** TEXT PROVIDED **
She’s a dancin’ sistah who can’t lose.

Yeah, okay, so technically, LaKisha Jones did, in fact, lose — or, as I like to say, not finish first — on American Idol‘s sixth season. And to be completely objective, she probably shouldn’t have won. But in my mind, Kiki will always be a winner, thanks in part to her stylish, saucy exit from the competition tonight.

There was her hilarious ”sexy uggh” imitation of Jessica Alba in Fantastic Four. There was her sly remark about being distracted on performance night by the hope that she might get another kiss from Simon. And there was that somber comment about the possibility of being eliminated: ”If I go home, hopefully I’ll remember the words, and I don’t wanna cry” — the kind of unvarnished, un-media-trained honesty that kept me rooting for her all season long, no matter how many times she disappointed me.

Unfortunately, LaKisha’s departure didn’t quite work out the way she’d dreamed it. She shed quite a few tears as she watched the clip package of her ”Idol journey,” and she botched her lyrics, too, repeating the line about ”The New York Times‘ effect on man” during her potent, jazzy, and slightly flawed rendition of ”Stayin’ Alive.”

But, really, so what? To me, LaKisha Jones embodies everything I love about Idol. Just a year ago, she was a single mom working a 9-to-5 bank job, perhaps holding on to a dream of making it big as a recording artist. Today, she’s a household name, the fourth most-popular competitor on America’s greatest talent competition. Whether or not the Idol powers-that-be pick up their option to sign LaKisha to a deal (I kinda doubt it), and whether her career ultimately trends more Baby V. than J. Hud, she still managed something extraordinary.

** DATA SECTION **
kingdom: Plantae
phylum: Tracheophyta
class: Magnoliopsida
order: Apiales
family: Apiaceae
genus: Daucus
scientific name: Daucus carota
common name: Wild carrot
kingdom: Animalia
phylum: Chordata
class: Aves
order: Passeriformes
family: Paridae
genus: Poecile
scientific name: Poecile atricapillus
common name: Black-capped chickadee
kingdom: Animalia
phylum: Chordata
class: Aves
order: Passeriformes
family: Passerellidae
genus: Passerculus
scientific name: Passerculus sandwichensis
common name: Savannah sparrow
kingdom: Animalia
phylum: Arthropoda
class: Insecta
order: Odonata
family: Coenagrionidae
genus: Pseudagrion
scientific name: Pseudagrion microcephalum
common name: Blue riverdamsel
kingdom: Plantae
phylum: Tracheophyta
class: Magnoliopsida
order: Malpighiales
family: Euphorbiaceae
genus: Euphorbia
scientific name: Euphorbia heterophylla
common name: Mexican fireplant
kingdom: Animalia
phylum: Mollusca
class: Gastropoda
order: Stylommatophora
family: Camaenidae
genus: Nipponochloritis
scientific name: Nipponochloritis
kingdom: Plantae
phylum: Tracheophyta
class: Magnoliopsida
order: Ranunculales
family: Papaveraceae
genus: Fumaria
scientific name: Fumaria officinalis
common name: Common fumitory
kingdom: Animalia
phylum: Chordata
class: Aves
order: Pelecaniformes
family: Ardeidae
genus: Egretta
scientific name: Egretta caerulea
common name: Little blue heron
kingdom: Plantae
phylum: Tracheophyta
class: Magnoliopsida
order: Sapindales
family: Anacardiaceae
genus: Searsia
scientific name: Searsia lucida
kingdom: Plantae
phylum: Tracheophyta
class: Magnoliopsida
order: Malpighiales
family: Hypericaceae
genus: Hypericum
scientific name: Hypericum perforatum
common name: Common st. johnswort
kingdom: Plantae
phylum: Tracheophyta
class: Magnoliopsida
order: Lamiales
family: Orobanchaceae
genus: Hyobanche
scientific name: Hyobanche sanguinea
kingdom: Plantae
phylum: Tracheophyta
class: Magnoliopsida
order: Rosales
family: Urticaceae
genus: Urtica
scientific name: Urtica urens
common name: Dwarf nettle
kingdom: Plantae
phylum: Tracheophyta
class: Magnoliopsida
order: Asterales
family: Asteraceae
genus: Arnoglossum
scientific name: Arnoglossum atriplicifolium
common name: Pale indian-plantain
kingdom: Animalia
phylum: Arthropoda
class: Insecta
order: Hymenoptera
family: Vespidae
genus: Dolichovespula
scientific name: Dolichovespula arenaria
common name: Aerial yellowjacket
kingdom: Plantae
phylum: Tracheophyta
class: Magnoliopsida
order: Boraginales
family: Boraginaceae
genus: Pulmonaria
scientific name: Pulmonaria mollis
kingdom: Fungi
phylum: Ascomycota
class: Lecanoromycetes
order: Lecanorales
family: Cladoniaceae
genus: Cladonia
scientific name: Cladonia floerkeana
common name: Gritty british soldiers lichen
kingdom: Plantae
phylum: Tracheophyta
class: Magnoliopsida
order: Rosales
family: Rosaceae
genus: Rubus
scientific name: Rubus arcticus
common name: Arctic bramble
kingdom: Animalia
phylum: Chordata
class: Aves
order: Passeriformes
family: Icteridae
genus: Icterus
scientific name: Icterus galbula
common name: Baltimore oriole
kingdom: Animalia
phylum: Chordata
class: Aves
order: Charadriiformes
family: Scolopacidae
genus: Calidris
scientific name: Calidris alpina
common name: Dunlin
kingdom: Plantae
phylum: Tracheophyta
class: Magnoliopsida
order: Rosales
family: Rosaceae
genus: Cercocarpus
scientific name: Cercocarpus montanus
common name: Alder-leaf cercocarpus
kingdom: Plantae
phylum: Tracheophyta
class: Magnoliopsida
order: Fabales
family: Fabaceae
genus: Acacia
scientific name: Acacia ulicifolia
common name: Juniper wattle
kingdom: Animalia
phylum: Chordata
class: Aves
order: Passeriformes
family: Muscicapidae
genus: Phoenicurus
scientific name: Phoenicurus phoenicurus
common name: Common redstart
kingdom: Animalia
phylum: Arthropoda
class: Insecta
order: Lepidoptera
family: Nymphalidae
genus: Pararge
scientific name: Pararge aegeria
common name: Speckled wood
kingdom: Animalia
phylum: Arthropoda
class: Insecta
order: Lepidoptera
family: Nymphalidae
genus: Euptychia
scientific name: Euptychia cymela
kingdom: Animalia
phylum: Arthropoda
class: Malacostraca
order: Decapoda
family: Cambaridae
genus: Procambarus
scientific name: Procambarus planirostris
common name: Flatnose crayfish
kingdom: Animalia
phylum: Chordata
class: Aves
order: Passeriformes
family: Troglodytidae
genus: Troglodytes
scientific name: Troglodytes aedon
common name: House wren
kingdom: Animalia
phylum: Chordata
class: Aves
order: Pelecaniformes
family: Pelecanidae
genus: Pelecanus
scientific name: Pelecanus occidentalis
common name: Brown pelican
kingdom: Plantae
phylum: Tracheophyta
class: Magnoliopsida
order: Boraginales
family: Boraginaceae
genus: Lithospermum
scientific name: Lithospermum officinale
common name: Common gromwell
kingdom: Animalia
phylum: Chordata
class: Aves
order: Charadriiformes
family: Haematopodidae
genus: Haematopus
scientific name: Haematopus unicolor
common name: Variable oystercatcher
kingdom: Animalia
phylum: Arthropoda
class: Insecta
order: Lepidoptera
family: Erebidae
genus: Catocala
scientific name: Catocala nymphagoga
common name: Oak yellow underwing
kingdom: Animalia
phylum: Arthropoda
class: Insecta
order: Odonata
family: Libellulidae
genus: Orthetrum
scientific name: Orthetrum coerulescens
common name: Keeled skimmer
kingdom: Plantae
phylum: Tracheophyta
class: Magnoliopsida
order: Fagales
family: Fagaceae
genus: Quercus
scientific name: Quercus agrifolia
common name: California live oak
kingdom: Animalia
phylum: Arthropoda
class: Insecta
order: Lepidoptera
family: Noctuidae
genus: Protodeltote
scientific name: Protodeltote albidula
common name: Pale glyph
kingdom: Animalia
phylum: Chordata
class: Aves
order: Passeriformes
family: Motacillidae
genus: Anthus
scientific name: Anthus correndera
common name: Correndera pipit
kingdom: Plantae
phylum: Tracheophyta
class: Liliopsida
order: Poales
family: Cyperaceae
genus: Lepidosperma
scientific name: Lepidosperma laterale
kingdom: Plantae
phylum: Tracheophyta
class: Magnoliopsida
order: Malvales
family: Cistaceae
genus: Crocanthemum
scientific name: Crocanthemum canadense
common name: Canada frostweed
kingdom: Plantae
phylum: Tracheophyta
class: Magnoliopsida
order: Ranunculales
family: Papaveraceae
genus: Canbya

** SHORT EXERCISE 1 **
In the American Idol text, replace "Kiki" with "LaKisha" and give the stretch from "Yeah, okay, so" through "she disappointed me.".
** SHORT EXERCISE 2 **
According to the American Idol text, what job did LaKisha Jones have a year earlier?
** SHORT EXERCISE 3 **
List every person named in the American Idol text other than LaKisha Jones, who is also called Kiki.

** WRITTEN SOLUTION 1 **
Yeah, okay, so technically, LaKisha Jones did, in fact, lose — or, as I like to say, not finish first — on American Idol‘s sixth season. And to be completely objective, she probably shouldn’t have won. But in my mind, LaKisha will always be a winner, thanks in part to her stylish, saucy exit from the competition tonight.

There was her hilarious ”sexy uggh” imitation of Jessica Alba in Fantastic Four. There was her sly remark about being distracted on performance night by the hope that she might get another kiss from Simon. And there was that somber comment about the possibility of being eliminated: ”If I go home, hopefully I’ll remember the words, and I don’t wanna cry” — the kind of unvarnished, un-media-trained honesty that kept me rooting for her all season long, no matter how many times she disappointed me.

** WRITTEN SOLUTION 2 **
A 9-to-5 bank job.

** WRITTEN SOLUTION 3 **
Jessica Alba, Simon, Baby V., J. Hud